The reply is a verbatim copy of the listing below with its images dropped.

-----

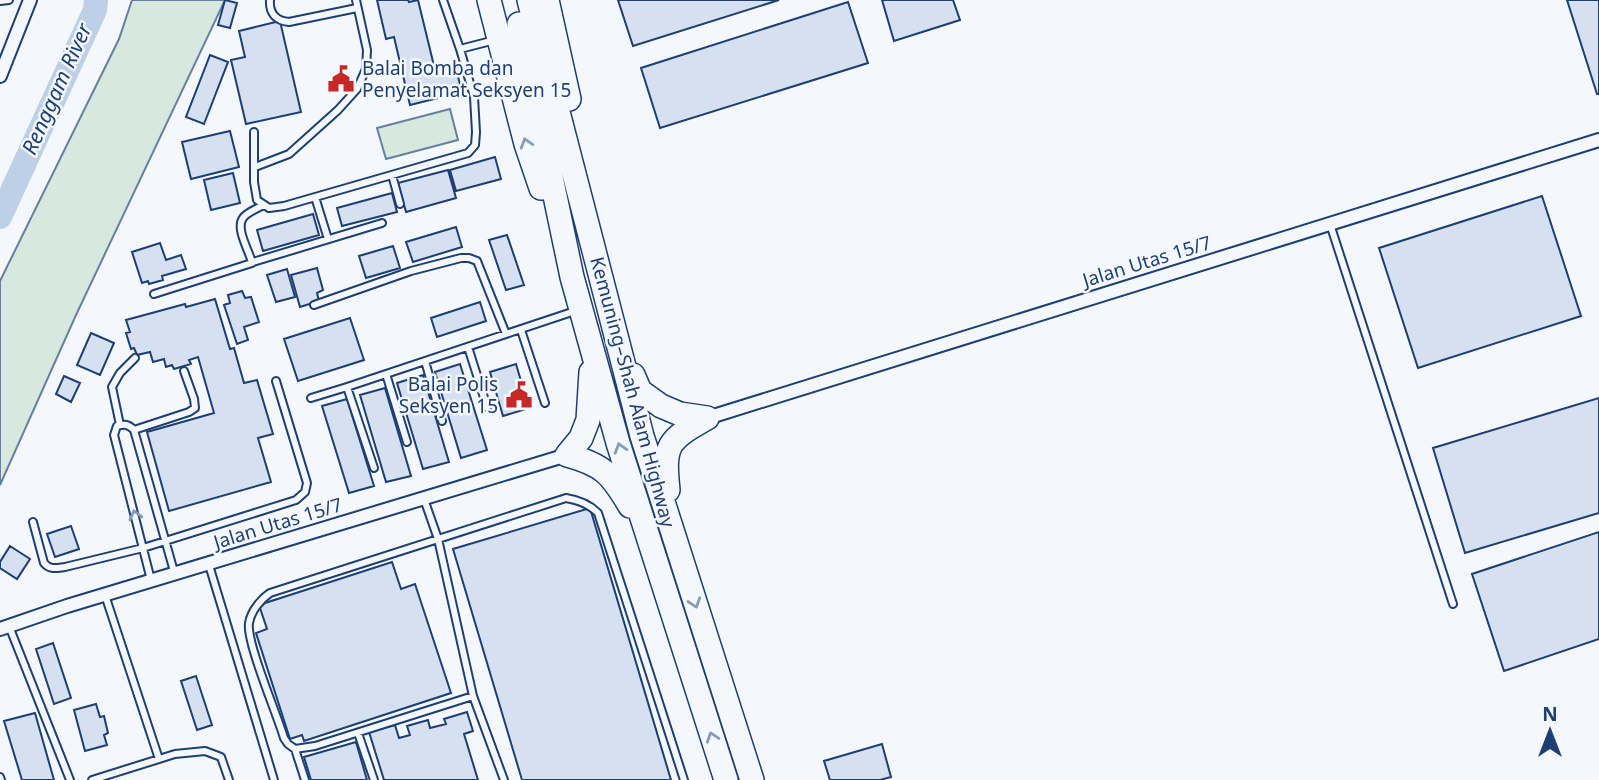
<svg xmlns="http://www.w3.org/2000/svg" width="1599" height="780" font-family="'Noto Sans',sans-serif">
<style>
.green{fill:#d7e8df;stroke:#687fa3;stroke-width:2}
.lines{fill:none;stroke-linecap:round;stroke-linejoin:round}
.river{stroke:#bed0e5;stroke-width:24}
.building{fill:#d5e0f0;stroke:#1d3f73;stroke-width:2}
.lane-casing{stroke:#1d3f73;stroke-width:10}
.street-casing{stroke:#1d3f73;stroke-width:16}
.highway-casing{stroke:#1d3f73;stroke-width:26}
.lane{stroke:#f4f7fb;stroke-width:6}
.street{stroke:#f4f7fb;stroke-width:12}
.highway{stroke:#f4f7fb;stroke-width:23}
.oneway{stroke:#889bb7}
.labels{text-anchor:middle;stroke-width:5;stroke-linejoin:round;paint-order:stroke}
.poi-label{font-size:19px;fill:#1d3f73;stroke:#f4f7fb;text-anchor:start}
.street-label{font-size:19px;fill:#1d3f73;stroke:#f4f7fb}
.water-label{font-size:21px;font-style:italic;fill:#1d3f73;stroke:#f4f7fb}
</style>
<rect width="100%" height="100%" fill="#f4f7fb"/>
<path class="green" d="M132,0H225L76,315L0,485V281L119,39Z
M450,109L458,140L386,159L377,128Z"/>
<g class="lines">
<path class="river" d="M0,217L95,10L96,0"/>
</g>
<path class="building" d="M225,0L237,3L230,28L218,25Z
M377,0H408L409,2L418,0L435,70L455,65L462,92L410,105L394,37L386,39Z
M618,0H779L633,46Z
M882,0H953L960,20L894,41Z
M1567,0H1599V94H1597Z
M848,2L868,63L660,128L641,68Z
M280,21L301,112L246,124L231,60L245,57L239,31Z
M210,55L228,62L204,124L186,117Z
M230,131L239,167L191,179L182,142Z
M495,157L501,179L456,191L450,170Z
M448,170L456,198L406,212L398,183Z
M233,173L240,203L211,210L204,180Z
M392,193L397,212L342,226L337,208Z
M1542,196L1581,316L1418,368L1379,248Z
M313,214L319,235L263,251L257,230Z
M456,227L462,247L413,262L406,242Z
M507,235L524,285L506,290L489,240Z
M160,243L166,260L181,255L186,269L162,276L163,280L149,284L148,281L142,283L132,252Z
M393,246L400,268L366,278L359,256Z
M317,268L323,290L317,293L319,301L300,307L291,275Z
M287,269L295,297L276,302L267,275Z
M242,291L245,298L251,297L259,322L244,327L248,340L237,344L224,305L230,303L228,295Z
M215,299L230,349L234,348L244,383L257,380L273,434L258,438L271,482L169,511L147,432L214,413L198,357L189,360L191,364L174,369L172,365L166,367L164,359L153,362L150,352L137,355L134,348L131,349L126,333L130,332L126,320L185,304L186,307Z
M480,302L486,321L437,337L431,318Z
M350,318L364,360L298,381L284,339Z
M91,333L114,343L100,375L77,365Z
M460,364L487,450L461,458L435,372Z
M516,364L529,408L503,416L490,372Z
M423,375L449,462L423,469L397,383Z
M64,376L80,383L71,402L56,394Z
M385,388L411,476L386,482L360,395Z
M1599,398V513L1465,553L1433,448Z
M347,399L374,486L349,493L322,406Z
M590,508L671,780H522L453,549Z
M71,526L79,549L55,557L47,534Z
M1599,532V639L1504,671L1472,574Z
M10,546L30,559L17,579L0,568V562Z
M392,562L401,589L415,584L451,693L304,741L302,735L290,739L256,633L267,629L259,605Z
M53,643L71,698L54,704L36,649Z
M196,676L212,725L197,730L181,681Z
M96,704L100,717L104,716L108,733L104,735L107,745L85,751L74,710Z
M467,712L473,731L464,734L478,780H384L369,732L395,725L399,738L410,735L407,726L428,720L430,728L446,724L444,719Z
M35,713L54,780H22L4,721Z
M356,742L367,780H311L304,757Z
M882,744L891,777L880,780H830L824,761Z"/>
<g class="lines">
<g class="lane-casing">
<path id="lane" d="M270,0C269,13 276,21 289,22L357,8
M0,1L9,0
M460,49L495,40
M254,132V182L257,200L269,208L284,206L468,153L475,145L476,132L474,97L460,49L443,0
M255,167L289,154L338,110L357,89L366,69L367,50L356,0
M392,175L400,204
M315,197L328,239
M1330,224L1453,604
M253,262L382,223
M154,294L252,263C250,252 235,229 243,218C247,212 257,209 263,205
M314,305L411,271L461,258H469L477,261L506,334
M521,330L545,403
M468,347L487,407
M425,361L442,421
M386,374L407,442
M347,387L374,468
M311,398L347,387L575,311
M120,425L112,387L120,373L135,358
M134,430L189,412L195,408L194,399L184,371
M424,499L438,539L473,696
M33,522L44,563C50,570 56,568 65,567L143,548L296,500L305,492L307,483L276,381
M209,565L274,780
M151,580L114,435L117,426C125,424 128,424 134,430L175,575
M105,595L159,759
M9,626L70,780
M358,733L374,780
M295,749L315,746L473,696L504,780
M0,777L1,780
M92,780L175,754L205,751L221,757L229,780
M305,780L295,749L288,744L284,738C277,714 246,642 249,623C251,611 261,599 270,593L566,498C579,500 589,504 598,513L684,780"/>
</g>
<g class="street-casing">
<path id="street" d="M0,76L30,0
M707,418L1599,140
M0,629L67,606L567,455"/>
</g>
<g class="highway-casing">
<path id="highway" d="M489,0L526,144L541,188
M529,0L642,436L752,780
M547,0L569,99
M519,24L572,277L618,443L726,780
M591,372L588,420L581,438L567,455C604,465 611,474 630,506
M633,375L640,391L661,406L680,414L707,418
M668,490C663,444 668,440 707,418"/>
</g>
<use href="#lane" class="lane"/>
<use href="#street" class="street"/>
<use href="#highway" class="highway"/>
</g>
<defs><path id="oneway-chevron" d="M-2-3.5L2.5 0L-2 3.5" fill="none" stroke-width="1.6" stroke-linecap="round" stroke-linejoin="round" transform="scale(1.75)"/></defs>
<g class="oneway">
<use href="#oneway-chevron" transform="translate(526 143) rotate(-107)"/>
<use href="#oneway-chevron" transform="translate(620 448) rotate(-107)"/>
<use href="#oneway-chevron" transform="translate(135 515) rotate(-104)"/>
<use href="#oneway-chevron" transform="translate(695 603) rotate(72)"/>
<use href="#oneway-chevron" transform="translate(712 737) rotate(-108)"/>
</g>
<defs>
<g id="civic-bare" transform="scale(2.1)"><path d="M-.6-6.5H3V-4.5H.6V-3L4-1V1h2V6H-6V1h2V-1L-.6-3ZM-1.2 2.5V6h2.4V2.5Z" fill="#c62828" stroke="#f4f7fb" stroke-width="2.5" paint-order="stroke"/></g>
</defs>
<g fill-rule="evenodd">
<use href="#civic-bare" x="341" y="79"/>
<use href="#civic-bare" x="519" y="395"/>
</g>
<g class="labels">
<g class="poi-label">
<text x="362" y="75">Balai Bomba dan<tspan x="362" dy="22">Penyelamat Seksyen 15</tspan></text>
<text x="498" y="391" text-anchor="end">Balai Polis<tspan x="498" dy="22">Seksyen 15</tspan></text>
</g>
<g class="street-label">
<text transform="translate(1147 261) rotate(-17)" y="7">Jalan Utas 15/7</text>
<text transform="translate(633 392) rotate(75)" y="7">Kemuning–Shah Alam Highway</text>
<text transform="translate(278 523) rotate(-17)" y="7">Jalan Utas 15/7</text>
</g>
<g class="water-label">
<text transform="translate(57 89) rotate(-66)" y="7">Renggam River</text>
</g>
</g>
<g transform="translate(1550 731)" stroke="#f4f7fb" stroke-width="5" paint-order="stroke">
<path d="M0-5L12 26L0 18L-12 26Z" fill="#1d3f73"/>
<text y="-10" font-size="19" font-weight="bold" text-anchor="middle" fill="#1d3f73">N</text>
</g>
</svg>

-----

_ANSWER SECTION_
<svg xmlns="http://www.w3.org/2000/svg" width="1599" height="780" font-family="'Noto Sans',sans-serif">
<style>
.green{fill:#d7e8df;stroke:#687fa3;stroke-width:2}
.lines{fill:none;stroke-linecap:round;stroke-linejoin:round}
.river{stroke:#bed0e5;stroke-width:24}
.building{fill:#d5e0f0;stroke:#1d3f73;stroke-width:2}
.lane-casing{stroke:#1d3f73;stroke-width:10}
.street-casing{stroke:#1d3f73;stroke-width:16}
.highway-casing{stroke:#1d3f73;stroke-width:26}
.lane{stroke:#f4f7fb;stroke-width:6}
.street{stroke:#f4f7fb;stroke-width:12}
.highway{stroke:#f4f7fb;stroke-width:23}
.oneway{stroke:#889bb7}
.labels{text-anchor:middle;stroke-width:5;stroke-linejoin:round;paint-order:stroke}
.poi-label{font-size:19px;fill:#1d3f73;stroke:#f4f7fb;text-anchor:start}
.street-label{font-size:19px;fill:#1d3f73;stroke:#f4f7fb}
.water-label{font-size:21px;font-style:italic;fill:#1d3f73;stroke:#f4f7fb}
</style>
<rect width="100%" height="100%" fill="#f4f7fb"/>
<path class="green" d="M132,0H225L76,315L0,485V281L119,39Z
M450,109L458,140L386,159L377,128Z"/>
<g class="lines">
<path class="river" d="M0,217L95,10L96,0"/>
</g>
<path class="building" d="M225,0L237,3L230,28L218,25Z
M377,0H408L409,2L418,0L435,70L455,65L462,92L410,105L394,37L386,39Z
M618,0H779L633,46Z
M882,0H953L960,20L894,41Z
M1567,0H1599V94H1597Z
M848,2L868,63L660,128L641,68Z
M280,21L301,112L246,124L231,60L245,57L239,31Z
M210,55L228,62L204,124L186,117Z
M230,131L239,167L191,179L182,142Z
M495,157L501,179L456,191L450,170Z
M448,170L456,198L406,212L398,183Z
M233,173L240,203L211,210L204,180Z
M392,193L397,212L342,226L337,208Z
M1542,196L1581,316L1418,368L1379,248Z
M313,214L319,235L263,251L257,230Z
M456,227L462,247L413,262L406,242Z
M507,235L524,285L506,290L489,240Z
M160,243L166,260L181,255L186,269L162,276L163,280L149,284L148,281L142,283L132,252Z
M393,246L400,268L366,278L359,256Z
M317,268L323,290L317,293L319,301L300,307L291,275Z
M287,269L295,297L276,302L267,275Z
M242,291L245,298L251,297L259,322L244,327L248,340L237,344L224,305L230,303L228,295Z
M215,299L230,349L234,348L244,383L257,380L273,434L258,438L271,482L169,511L147,432L214,413L198,357L189,360L191,364L174,369L172,365L166,367L164,359L153,362L150,352L137,355L134,348L131,349L126,333L130,332L126,320L185,304L186,307Z
M480,302L486,321L437,337L431,318Z
M350,318L364,360L298,381L284,339Z
M91,333L114,343L100,375L77,365Z
M460,364L487,450L461,458L435,372Z
M516,364L529,408L503,416L490,372Z
M423,375L449,462L423,469L397,383Z
M64,376L80,383L71,402L56,394Z
M385,388L411,476L386,482L360,395Z
M1599,398V513L1465,553L1433,448Z
M347,399L374,486L349,493L322,406Z
M590,508L671,780H522L453,549Z
M71,526L79,549L55,557L47,534Z
M1599,532V639L1504,671L1472,574Z
M10,546L30,559L17,579L0,568V562Z
M392,562L401,589L415,584L451,693L304,741L302,735L290,739L256,633L267,629L259,605Z
M53,643L71,698L54,704L36,649Z
M196,676L212,725L197,730L181,681Z
M96,704L100,717L104,716L108,733L104,735L107,745L85,751L74,710Z
M467,712L473,731L464,734L478,780H384L369,732L395,725L399,738L410,735L407,726L428,720L430,728L446,724L444,719Z
M35,713L54,780H22L4,721Z
M356,742L367,780H311L304,757Z
M882,744L891,777L880,780H830L824,761Z"/>
<g class="lines">
<g class="lane-casing">
<path id="lane" d="M270,0C269,13 276,21 289,22L357,8
M0,1L9,0
M460,49L495,40
M254,132V182L257,200L269,208L284,206L468,153L475,145L476,132L474,97L460,49L443,0
M255,167L289,154L338,110L357,89L366,69L367,50L356,0
M392,175L400,204
M315,197L328,239
M1330,224L1453,604
M253,262L382,223
M154,294L252,263C250,252 235,229 243,218C247,212 257,209 263,205
M314,305L411,271L461,258H469L477,261L506,334
M521,330L545,403
M468,347L487,407
M425,361L442,421
M386,374L407,442
M347,387L374,468
M311,398L347,387L575,311
M120,425L112,387L120,373L135,358
M134,430L189,412L195,408L194,399L184,371
M424,499L438,539L473,696
M33,522L44,563C50,570 56,568 65,567L143,548L296,500L305,492L307,483L276,381
M209,565L274,780
M151,580L114,435L117,426C125,424 128,424 134,430L175,575
M105,595L159,759
M9,626L70,780
M358,733L374,780
M295,749L315,746L473,696L504,780
M0,777L1,780
M92,780L175,754L205,751L221,757L229,780
M305,780L295,749L288,744L284,738C277,714 246,642 249,623C251,611 261,599 270,593L566,498C579,500 589,504 598,513L684,780"/>
</g>
<g class="street-casing">
<path id="street" d="M0,76L30,0
M707,418L1599,140
M0,629L67,606L567,455"/>
</g>
<g class="highway-casing">
<path id="highway" d="M489,0L526,144L541,188
M529,0L642,436L752,780
M547,0L569,99
M519,24L572,277L618,443L726,780
M591,372L588,420L581,438L567,455C604,465 611,474 630,506
M633,375L640,391L661,406L680,414L707,418
M668,490C663,444 668,440 707,418"/>
</g>
<use href="#lane" class="lane"/>
<use href="#street" class="street"/>
<use href="#highway" class="highway"/>
</g>
<defs><path id="oneway-chevron" d="M-2-3.5L2.5 0L-2 3.5" fill="none" stroke-width="1.6" stroke-linecap="round" stroke-linejoin="round" transform="scale(1.75)"/></defs>
<g class="oneway">
<use href="#oneway-chevron" transform="translate(526 143) rotate(-107)"/>
<use href="#oneway-chevron" transform="translate(620 448) rotate(-107)"/>
<use href="#oneway-chevron" transform="translate(135 515) rotate(-104)"/>
<use href="#oneway-chevron" transform="translate(695 603) rotate(72)"/>
<use href="#oneway-chevron" transform="translate(712 737) rotate(-108)"/>
</g>
<defs>
<g id="civic-bare" transform="scale(2.1)"><path d="M-.6-6.5H3V-4.5H.6V-3L4-1V1h2V6H-6V1h2V-1L-.6-3ZM-1.2 2.5V6h2.4V2.5Z" fill="#c62828" stroke="#f4f7fb" stroke-width="2.5" paint-order="stroke"/></g>
</defs>
<g fill-rule="evenodd">
<use href="#civic-bare" x="341" y="79"/>
<use href="#civic-bare" x="519" y="395"/>
</g>
<g class="labels">
<g class="poi-label">
<text x="362" y="75">Balai Bomba dan<tspan x="362" dy="22">Penyelamat Seksyen 15</tspan></text>
<text x="498" y="391" text-anchor="end">Balai Polis<tspan x="498" dy="22">Seksyen 15</tspan></text>
</g>
<g class="street-label">
<text transform="translate(1147 261) rotate(-17)" y="7">Jalan Utas 15/7</text>
<text transform="translate(633 392) rotate(75)" y="7">Kemuning–Shah Alam Highway</text>
<text transform="translate(278 523) rotate(-17)" y="7">Jalan Utas 15/7</text>
</g>
<g class="water-label">
<text transform="translate(57 89) rotate(-66)" y="7">Renggam River</text>
</g>
</g>
<g transform="translate(1550 731)" stroke="#f4f7fb" stroke-width="5" paint-order="stroke">
<path d="M0-5L12 26L0 18L-12 26Z" fill="#1d3f73"/>
<text y="-10" font-size="19" font-weight="bold" text-anchor="middle" fill="#1d3f73">N</text>
</g>
</svg>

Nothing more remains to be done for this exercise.